### Texte à examiner
# # #

Il existe dans l’œuvre d’Emelyne Duval un faire part et un faire corps où le réel se métamorphose en mode de transmission du ressenti de manière ironique ou poétique. Il faut en effet selon l’auteure ne jamais sortir (ou presque) du corps, de sa joie, du péché, de la génitalité, du silence, de la honte, du privé, de l’incompréhensible, de l’incomplétude voire d’une certaine folie. Mais l’art en le représentant fait qu’on éviter de “péter les plombs”. Tout au plus ils fondent.
D’ Emelyne Duval : Coffret, Editions Littérature Mineure, Rouen, 2016.
Entretien :
Qu’est-ce qui vous fait lever le matin ?
Ma vessie.
Que sont devenus vos rêves d’enfant ?
Enfant, je rêvais de devenir professeur. J’aimais dessiner, écrire, créer des objets, des petits carnets. De 12 à 20 ans, j’ai suivi des ateliers dans une académie des Beaux-Arts. Ceux-ci ont été très inspirants. Je pense que cette période aux Beaux-Arts a influencé mes choix d’études ainsi que mes différentes rencontres artistiques. Après un Master en communication graphique et visuelle suivi d’une aptitude pédagogique, j’ai eu la chance d’obtenir un poste dans l’enseignement de type artistique. Aujourd’hui, je donne cours à l’école des Arts à Braine-l’Alleud. Mon rêve d’enfant est devenu une réalité qui me fait sourire, grandir et me passionne.
A quoi avez-vous renoncé ?
Plaire à ma famille.
D’où venez-vous ?
Je viens d’un petit village rural nommé Anderlues, une commune francophone de Belgique située en Région wallonne. Je suis donc une « bourletie » (expression locale).
Ce village est déjà insolite car la Haine y prend sa source! J’ai longtemps travaillé à la boucherie « Zephir Hanus » (à prononcer 3 fois très vite), connue sous 3 générations. Il y a nombre de cafés typiques où des passionnés de colombophilie se rejoignent au “Pigeon Paradise”. Le patois local m’a bercé pendant de nombreuses années, mon accent en fait foi.
Qu’avez-vous reçu en dot ?
La force et le bon sens de mes parents… sans que j’en fasse toujours le meilleur usage. Heureusement !
Un petit plaisir — quotidien ou non ?
La masturbation, avant ou après la sieste.
Qu’est-ce qui vous distingue des autres artistes ?
La distinction me semble une illusion…
Je crée simplement pour exister et non comme un travail.
La création me permet d’imaginer un autre monde. J’y partage des idées, j’exprime des désirs, je raconte des histoires pour rêver et je n’ai aucune ambition d’être ou devenir Artiste.
Comment définiriez-vous votre approche du dessin ?
Mon approche du dessin est comme un voyage émotionnel et instinctif qui se construit en plusieurs phases.

# # #

### Données d'entrée
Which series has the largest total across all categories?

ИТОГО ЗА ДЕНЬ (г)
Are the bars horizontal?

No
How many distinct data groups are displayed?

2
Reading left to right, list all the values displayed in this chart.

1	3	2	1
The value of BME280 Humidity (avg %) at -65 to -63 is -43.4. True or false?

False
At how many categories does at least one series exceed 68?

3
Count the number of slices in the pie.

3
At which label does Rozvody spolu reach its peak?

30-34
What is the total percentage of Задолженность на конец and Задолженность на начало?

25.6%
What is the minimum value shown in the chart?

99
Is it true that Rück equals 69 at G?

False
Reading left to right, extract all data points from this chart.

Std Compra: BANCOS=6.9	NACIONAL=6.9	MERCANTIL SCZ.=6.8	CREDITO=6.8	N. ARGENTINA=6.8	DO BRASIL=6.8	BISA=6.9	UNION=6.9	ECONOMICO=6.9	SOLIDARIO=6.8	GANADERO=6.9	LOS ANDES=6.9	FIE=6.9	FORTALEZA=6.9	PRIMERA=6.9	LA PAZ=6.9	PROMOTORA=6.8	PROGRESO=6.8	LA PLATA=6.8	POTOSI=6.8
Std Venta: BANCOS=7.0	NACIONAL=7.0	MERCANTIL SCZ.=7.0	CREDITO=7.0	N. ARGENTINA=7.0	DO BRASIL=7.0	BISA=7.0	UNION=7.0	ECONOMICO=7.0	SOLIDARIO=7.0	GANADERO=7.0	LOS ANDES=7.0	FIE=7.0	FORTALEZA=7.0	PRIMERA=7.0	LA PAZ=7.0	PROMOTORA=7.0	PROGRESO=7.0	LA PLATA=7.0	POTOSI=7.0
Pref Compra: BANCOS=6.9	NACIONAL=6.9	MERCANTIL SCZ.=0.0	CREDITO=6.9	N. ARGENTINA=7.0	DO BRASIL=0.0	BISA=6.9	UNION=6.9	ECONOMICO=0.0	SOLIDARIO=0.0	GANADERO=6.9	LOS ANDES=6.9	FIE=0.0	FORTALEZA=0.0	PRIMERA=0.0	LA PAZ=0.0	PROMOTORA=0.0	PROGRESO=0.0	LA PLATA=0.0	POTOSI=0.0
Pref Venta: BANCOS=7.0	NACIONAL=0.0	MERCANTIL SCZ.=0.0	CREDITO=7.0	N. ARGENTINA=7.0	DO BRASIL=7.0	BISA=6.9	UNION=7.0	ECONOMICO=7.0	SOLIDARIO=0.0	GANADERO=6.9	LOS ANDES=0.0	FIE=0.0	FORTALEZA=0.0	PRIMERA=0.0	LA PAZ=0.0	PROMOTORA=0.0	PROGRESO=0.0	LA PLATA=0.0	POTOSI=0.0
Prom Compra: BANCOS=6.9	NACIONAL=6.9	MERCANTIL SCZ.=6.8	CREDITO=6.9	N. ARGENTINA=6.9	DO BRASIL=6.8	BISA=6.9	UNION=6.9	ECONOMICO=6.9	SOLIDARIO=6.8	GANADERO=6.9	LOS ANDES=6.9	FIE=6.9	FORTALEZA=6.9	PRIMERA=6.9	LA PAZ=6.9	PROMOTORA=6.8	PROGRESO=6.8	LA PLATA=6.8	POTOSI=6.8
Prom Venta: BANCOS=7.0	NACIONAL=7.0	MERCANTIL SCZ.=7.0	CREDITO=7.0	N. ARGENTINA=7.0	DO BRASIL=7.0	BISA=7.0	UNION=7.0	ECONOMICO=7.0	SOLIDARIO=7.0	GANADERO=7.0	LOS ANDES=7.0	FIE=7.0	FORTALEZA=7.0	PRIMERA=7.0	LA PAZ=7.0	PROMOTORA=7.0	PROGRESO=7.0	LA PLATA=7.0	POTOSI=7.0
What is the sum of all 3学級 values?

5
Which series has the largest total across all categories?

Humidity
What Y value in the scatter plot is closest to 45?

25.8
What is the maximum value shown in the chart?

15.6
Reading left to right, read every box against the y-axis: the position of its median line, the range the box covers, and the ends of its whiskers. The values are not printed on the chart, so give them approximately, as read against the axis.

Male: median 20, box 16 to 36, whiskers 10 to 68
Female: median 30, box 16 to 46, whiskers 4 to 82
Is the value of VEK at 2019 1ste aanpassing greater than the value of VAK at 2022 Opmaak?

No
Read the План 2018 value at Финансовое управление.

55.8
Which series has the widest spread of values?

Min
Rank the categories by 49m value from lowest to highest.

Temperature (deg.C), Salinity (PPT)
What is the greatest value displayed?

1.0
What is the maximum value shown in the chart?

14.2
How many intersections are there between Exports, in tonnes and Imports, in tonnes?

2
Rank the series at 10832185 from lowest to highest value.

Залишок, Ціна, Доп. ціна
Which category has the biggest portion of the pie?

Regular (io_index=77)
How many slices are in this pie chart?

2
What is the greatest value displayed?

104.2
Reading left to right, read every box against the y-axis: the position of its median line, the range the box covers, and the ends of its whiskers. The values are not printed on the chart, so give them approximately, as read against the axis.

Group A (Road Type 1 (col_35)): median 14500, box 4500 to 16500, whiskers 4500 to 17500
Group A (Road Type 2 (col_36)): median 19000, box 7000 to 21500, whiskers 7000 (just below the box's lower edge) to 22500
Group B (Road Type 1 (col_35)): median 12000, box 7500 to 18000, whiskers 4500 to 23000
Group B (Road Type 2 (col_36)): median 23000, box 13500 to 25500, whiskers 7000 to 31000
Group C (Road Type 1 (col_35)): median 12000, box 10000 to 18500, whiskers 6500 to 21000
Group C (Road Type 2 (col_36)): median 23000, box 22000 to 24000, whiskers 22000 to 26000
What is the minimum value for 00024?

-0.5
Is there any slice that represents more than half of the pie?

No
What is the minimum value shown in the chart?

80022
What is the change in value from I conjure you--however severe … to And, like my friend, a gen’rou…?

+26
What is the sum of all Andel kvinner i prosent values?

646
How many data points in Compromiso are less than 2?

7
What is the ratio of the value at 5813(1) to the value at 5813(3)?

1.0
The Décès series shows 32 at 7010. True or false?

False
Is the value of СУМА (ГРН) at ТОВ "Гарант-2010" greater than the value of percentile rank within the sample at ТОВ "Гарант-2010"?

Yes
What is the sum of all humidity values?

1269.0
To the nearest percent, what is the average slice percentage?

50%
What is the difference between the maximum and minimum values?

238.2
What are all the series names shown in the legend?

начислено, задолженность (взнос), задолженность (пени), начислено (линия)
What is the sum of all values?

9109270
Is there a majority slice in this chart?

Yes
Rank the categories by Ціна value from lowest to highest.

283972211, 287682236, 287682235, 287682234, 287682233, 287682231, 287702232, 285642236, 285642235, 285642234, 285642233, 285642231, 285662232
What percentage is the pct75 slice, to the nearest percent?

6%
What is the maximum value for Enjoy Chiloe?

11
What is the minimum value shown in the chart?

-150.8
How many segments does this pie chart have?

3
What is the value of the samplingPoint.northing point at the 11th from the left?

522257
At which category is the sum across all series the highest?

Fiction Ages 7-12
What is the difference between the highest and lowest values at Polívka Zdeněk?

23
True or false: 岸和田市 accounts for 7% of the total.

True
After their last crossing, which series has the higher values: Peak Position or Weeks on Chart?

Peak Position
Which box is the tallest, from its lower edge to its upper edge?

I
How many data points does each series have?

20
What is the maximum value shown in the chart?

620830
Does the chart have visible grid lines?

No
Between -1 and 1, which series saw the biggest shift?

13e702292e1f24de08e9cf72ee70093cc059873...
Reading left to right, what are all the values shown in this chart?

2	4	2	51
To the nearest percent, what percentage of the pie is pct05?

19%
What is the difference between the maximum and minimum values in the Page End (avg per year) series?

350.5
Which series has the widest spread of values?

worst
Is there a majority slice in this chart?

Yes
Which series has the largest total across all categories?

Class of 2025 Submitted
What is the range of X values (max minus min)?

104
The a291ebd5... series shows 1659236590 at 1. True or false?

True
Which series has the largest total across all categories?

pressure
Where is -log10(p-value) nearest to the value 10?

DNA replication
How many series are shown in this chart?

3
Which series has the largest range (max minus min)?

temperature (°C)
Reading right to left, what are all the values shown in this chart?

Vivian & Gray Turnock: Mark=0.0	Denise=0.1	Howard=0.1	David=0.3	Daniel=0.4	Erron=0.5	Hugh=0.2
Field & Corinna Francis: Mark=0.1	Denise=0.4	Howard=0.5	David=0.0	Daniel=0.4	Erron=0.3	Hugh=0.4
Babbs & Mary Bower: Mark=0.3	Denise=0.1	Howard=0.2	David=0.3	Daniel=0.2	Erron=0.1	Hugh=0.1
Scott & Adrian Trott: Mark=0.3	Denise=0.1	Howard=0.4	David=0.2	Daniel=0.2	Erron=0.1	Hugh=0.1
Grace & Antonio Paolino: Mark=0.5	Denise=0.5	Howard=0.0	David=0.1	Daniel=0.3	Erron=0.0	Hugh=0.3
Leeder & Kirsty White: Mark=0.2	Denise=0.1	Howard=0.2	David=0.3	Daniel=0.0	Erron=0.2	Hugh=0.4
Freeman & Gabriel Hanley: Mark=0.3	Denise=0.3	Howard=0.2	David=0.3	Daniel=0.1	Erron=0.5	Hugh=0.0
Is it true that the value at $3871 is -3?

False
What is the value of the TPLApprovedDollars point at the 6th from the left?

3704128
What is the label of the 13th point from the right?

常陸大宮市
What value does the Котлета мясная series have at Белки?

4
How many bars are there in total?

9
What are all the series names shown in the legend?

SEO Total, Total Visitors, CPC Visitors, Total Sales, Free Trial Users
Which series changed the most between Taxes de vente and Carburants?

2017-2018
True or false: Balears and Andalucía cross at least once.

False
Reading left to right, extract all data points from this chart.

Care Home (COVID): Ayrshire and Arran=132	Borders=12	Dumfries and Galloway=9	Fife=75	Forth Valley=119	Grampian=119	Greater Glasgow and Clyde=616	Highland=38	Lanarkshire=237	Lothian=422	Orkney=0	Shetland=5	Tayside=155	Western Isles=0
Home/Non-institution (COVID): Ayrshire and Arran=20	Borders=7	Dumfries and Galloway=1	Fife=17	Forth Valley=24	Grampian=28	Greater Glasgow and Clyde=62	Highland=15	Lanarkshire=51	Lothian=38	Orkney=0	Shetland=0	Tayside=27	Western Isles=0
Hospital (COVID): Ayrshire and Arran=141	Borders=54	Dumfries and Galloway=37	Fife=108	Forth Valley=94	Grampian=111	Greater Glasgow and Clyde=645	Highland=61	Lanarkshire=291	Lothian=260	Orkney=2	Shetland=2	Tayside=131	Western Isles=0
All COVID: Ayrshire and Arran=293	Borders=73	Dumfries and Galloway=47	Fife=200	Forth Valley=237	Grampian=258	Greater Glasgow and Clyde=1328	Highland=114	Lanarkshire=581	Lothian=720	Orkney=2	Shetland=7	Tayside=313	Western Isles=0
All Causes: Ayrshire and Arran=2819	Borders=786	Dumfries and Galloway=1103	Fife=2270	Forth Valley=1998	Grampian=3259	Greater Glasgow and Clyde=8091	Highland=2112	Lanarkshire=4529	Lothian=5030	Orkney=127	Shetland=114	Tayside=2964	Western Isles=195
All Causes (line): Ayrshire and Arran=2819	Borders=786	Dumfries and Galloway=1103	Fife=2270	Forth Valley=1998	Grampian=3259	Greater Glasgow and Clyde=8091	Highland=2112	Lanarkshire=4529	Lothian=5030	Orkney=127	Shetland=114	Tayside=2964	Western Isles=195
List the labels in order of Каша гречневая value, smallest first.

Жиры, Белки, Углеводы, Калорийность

# # #

### Essayez
D'après le texte à examiner, où Emelyne Duval donne-t-elle cours aujourd'hui ? Les données n'ont aucun rôle à jouer ici.

### Corrigé de l'exercice
À l'école des Arts à Braine-l'Alleud.